• [TASK REQUIREMENTS]:
a) Check the three statements below against the article about Amber Kavka-Warren's summer research. For each one, answer yes or no and quote the exact words of the article that decide it.
(i) Kavka-Warren's minor is linguistics.
(ii) Her research project was paid for by the philosophy department.
(iii) She says human rights place a burden on nation-states to enforce them.
b) Resume the article about Amber Kavka-Warren's summer research, starting right after its last sentence.

• [TEXT EXTRACT]:
┌──
Amber Kavka-Warren '11 Spends
Summer Researching Human Rights

by William Hopkins '11
8/10/10

Amber Kavka-Warren '11
Amber Kavka-Warren '11

"What are human rights?"  "What can philosophy say about them?" "Can we say anything practical about them?"

These are the questions Amber Kavka-Warren '11, an honors major in philosophy and minor in linguistics, has spent the summer trying to answer. Inspired by Justice, taught by Professor and Chair of Philosophy Peter Baumann, Kavka-Warren approached Henry C. and Charlotte Turner Professor of Philosophy Hans Oberdiek for help refining her interest in political philosophy. Together, they developed a research project funded by a Eugene M. Lang Summer Initiative grant.

According to Kavka-Warren, human rights as they are understood today are a relatively recent phenomenon, growing out of the tradition of natural rights that philosophers have discussed since Descartes. The distinction is an important one, she says, because human rights place a burden on nation-states to enforce them.
└──
• [DATA BLOCK]:
┌──
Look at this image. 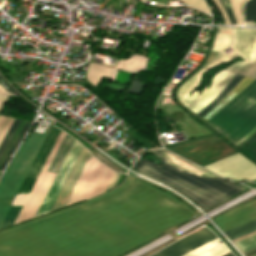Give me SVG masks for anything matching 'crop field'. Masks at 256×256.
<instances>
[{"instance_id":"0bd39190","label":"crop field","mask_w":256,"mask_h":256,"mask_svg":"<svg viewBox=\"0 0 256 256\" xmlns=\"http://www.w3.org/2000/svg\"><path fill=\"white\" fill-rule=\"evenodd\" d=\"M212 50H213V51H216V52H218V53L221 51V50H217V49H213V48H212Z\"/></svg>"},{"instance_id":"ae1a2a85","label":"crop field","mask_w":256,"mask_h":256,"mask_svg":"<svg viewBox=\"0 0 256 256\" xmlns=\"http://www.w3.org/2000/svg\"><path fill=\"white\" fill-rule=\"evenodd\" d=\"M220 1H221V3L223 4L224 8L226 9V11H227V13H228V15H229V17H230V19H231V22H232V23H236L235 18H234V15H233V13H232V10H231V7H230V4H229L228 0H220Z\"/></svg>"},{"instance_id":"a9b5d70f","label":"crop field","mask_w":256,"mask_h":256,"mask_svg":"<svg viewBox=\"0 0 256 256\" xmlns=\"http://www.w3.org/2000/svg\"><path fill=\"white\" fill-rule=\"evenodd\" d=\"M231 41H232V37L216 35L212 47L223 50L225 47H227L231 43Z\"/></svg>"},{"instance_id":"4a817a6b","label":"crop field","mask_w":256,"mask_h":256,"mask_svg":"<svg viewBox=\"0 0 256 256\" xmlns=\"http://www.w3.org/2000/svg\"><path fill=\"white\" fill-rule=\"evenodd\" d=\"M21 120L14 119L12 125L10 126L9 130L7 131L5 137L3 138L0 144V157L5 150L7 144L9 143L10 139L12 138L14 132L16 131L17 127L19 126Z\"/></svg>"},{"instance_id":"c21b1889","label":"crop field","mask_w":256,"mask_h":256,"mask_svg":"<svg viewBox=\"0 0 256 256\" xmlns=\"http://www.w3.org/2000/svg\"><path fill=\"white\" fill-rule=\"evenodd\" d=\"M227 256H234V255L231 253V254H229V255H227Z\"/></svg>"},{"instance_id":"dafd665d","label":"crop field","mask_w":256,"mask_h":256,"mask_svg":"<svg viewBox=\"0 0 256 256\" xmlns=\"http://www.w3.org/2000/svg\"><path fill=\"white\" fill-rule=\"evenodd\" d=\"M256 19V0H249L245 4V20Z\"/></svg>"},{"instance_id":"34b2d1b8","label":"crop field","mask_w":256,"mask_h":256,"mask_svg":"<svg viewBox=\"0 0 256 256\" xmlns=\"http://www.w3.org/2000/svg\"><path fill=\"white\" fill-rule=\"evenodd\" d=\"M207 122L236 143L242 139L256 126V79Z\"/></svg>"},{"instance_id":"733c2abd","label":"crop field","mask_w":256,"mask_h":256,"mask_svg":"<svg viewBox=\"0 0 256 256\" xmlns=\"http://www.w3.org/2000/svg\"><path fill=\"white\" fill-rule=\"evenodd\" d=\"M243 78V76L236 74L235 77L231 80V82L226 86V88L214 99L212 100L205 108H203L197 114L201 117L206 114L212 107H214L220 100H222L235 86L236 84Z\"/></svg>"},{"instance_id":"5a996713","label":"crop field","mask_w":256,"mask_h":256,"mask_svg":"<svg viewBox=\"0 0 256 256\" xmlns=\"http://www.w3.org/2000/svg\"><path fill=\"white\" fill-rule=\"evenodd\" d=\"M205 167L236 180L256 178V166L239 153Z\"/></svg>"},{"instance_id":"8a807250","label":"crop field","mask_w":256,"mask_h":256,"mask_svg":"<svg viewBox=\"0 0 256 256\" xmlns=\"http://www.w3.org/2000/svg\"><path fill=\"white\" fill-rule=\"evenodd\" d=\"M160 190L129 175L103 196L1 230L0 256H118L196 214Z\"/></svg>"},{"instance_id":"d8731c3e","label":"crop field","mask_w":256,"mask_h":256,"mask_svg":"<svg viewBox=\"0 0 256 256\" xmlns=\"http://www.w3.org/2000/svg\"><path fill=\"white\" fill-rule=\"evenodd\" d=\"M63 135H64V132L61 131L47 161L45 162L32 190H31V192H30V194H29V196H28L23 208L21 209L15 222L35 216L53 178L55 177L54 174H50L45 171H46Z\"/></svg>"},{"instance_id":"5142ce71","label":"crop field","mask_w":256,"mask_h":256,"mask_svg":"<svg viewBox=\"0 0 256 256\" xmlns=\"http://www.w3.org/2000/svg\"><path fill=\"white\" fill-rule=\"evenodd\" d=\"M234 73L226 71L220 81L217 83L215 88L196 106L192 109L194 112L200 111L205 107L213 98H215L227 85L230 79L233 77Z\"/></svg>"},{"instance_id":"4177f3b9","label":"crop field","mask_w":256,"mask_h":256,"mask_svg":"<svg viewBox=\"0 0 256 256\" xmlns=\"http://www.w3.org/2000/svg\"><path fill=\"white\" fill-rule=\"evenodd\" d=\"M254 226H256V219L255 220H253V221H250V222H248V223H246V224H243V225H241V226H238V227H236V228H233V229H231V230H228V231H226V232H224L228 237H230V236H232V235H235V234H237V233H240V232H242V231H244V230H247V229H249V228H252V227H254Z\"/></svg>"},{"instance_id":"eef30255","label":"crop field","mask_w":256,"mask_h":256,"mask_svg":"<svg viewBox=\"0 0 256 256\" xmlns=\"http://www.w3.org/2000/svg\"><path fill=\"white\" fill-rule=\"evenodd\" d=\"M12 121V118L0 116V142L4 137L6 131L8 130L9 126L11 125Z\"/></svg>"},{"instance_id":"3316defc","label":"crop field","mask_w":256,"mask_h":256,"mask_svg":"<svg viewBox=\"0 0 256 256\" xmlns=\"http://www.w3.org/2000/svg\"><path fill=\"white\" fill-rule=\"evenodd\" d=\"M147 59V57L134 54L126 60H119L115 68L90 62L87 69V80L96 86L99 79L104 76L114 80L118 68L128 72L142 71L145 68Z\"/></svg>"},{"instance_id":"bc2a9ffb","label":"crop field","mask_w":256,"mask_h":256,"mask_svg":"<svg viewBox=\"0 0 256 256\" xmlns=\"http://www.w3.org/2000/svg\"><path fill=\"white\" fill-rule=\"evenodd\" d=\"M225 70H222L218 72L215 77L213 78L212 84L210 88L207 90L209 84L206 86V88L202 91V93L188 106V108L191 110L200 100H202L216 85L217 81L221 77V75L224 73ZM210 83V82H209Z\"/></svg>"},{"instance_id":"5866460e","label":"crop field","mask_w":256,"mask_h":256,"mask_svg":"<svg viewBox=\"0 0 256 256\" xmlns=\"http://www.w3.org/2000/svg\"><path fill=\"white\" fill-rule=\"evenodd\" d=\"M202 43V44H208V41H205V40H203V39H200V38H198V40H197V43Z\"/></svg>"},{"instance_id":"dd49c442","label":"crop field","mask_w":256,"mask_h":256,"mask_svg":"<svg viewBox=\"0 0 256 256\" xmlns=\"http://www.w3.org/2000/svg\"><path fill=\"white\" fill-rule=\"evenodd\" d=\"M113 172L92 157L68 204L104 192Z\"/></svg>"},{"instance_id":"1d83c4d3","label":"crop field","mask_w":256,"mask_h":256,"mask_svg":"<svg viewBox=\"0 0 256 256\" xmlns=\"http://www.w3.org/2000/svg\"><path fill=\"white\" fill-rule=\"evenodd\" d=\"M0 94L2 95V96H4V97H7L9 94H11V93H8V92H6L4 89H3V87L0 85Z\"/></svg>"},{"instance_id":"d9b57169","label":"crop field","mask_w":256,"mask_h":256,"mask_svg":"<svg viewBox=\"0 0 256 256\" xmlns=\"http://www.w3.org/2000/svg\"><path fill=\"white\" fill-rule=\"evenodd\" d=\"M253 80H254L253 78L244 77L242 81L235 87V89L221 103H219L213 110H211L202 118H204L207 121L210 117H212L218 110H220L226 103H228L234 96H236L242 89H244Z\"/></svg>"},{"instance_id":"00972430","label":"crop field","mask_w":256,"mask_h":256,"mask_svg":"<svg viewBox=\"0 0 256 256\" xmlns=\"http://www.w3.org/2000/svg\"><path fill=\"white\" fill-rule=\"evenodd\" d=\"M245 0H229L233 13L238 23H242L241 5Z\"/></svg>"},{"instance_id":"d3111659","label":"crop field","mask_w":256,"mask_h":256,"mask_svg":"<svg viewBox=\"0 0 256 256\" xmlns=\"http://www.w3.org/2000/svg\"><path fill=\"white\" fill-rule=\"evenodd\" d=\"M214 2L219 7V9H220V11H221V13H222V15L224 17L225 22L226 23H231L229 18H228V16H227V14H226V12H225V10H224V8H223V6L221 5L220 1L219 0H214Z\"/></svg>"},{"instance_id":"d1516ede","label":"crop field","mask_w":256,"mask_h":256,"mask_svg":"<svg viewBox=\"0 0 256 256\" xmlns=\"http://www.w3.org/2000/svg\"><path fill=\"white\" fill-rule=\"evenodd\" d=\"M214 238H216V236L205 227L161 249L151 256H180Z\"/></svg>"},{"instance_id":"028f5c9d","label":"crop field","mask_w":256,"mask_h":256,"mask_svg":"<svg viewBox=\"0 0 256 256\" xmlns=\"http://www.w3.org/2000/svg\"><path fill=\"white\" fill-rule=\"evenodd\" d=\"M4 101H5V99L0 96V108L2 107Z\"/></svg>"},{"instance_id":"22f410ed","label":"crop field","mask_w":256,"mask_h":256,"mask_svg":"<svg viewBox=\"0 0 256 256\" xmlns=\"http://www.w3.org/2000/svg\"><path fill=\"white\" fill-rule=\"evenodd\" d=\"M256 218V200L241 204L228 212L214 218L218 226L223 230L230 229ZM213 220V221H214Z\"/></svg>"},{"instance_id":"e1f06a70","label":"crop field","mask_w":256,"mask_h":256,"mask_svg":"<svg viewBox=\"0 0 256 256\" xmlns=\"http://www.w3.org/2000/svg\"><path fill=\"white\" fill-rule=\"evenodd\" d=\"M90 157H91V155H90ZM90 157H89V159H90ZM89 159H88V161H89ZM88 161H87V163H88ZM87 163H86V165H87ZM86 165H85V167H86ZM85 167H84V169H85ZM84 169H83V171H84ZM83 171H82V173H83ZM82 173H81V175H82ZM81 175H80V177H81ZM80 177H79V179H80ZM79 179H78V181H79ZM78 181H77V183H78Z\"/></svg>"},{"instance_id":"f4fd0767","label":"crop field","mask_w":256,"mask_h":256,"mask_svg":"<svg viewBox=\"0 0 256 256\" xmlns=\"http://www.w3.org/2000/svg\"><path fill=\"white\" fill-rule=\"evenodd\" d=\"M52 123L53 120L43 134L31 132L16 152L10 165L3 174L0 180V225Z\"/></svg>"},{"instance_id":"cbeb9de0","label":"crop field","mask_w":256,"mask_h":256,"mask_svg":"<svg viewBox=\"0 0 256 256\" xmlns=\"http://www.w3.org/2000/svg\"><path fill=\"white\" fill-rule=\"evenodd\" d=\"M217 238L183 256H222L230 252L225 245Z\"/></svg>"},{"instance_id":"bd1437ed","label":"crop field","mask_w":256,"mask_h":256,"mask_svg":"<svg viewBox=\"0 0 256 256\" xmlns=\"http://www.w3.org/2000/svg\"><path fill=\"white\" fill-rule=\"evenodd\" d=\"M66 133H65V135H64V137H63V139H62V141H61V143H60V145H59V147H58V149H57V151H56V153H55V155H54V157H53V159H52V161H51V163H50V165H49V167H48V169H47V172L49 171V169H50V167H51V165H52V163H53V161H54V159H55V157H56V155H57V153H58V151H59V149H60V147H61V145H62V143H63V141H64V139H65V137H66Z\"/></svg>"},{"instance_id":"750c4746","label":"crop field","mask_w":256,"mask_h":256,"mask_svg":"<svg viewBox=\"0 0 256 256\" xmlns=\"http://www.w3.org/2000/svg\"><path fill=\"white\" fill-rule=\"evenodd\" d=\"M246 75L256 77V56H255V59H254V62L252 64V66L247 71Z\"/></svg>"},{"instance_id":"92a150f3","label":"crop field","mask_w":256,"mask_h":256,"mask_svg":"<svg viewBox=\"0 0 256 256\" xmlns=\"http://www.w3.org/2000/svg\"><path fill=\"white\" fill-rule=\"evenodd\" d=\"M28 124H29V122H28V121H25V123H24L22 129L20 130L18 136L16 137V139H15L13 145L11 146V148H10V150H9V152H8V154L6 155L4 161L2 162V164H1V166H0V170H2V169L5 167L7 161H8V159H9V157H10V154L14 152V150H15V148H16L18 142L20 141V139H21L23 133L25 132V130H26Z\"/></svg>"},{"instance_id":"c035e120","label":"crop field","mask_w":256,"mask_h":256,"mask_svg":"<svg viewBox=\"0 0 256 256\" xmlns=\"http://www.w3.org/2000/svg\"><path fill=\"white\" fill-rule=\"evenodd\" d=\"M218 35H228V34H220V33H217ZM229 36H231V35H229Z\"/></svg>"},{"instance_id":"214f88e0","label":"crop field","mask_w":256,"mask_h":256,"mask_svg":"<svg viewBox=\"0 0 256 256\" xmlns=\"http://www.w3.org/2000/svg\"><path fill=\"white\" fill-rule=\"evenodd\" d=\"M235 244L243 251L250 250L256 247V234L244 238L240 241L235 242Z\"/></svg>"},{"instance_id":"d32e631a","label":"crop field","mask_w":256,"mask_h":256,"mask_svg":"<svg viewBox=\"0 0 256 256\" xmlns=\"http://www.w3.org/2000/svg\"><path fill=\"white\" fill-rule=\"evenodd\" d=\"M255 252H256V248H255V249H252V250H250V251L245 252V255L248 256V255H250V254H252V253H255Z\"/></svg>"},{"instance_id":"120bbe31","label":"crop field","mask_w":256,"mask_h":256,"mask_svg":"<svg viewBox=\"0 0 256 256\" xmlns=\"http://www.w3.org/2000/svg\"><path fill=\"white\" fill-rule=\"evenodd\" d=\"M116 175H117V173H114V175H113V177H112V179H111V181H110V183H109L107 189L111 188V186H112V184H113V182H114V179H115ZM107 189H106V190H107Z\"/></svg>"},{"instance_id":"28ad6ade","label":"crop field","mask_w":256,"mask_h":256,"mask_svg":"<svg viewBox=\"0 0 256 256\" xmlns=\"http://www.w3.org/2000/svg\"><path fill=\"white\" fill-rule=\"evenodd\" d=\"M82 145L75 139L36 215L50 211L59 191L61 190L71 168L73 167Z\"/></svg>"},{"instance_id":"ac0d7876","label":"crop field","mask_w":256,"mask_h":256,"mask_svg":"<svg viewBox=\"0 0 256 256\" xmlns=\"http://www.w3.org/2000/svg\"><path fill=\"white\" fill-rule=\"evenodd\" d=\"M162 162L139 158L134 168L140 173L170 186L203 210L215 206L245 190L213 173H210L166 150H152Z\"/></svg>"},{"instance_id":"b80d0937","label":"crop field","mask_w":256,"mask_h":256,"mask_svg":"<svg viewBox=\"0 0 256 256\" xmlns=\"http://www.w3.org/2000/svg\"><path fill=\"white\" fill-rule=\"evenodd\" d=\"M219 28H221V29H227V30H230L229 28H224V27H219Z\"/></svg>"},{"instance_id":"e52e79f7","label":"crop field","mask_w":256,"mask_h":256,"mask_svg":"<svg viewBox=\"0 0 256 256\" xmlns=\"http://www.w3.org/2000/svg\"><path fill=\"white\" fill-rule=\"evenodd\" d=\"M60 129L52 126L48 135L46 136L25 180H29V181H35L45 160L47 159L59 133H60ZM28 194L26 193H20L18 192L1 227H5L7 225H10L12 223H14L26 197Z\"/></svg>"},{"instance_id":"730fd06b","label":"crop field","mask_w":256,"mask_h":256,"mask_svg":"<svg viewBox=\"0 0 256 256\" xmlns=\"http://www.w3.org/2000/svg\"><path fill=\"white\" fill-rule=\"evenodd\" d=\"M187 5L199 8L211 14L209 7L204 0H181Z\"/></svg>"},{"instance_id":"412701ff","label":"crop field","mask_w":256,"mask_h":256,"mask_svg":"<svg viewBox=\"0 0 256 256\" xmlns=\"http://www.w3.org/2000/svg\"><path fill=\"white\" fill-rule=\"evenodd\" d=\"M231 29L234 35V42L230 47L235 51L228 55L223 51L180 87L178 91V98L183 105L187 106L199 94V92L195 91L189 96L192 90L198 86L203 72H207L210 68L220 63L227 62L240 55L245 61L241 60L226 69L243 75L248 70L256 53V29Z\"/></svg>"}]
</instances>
└──
• [RESPONSES BY TASK]:
a)
(i) Yes: "an honors major in philosophy and minor in linguistics"
(ii) No: "funded by a Eugene M. Lang Summer Initiative grant"
(iii) Yes: "human rights place a burden on nation-states to enforce them"

b)
Philosophers like Henry Shue, Charles Beitz, Joseph Raz, and H.L.A. Hart have all impacted Kavka-Warren's project. "Most philosophers writing on human rights today agree that they aren't finished yet," she says. The center of her project is a critique of Beitz's The Idea of Human Rights.

Kavka-Warren previously spent a summer inventorying Cornell Science Library and says that independent research is a much different experience. "I consider myself a campus nomad," she says. "I travel between the libraries, Papazian Hall [home of the philosophy department], and anywhere else with air conditioning. It's a lot like finals week, but you have on project for the whole summer. It allows you perspective you don't get during the year."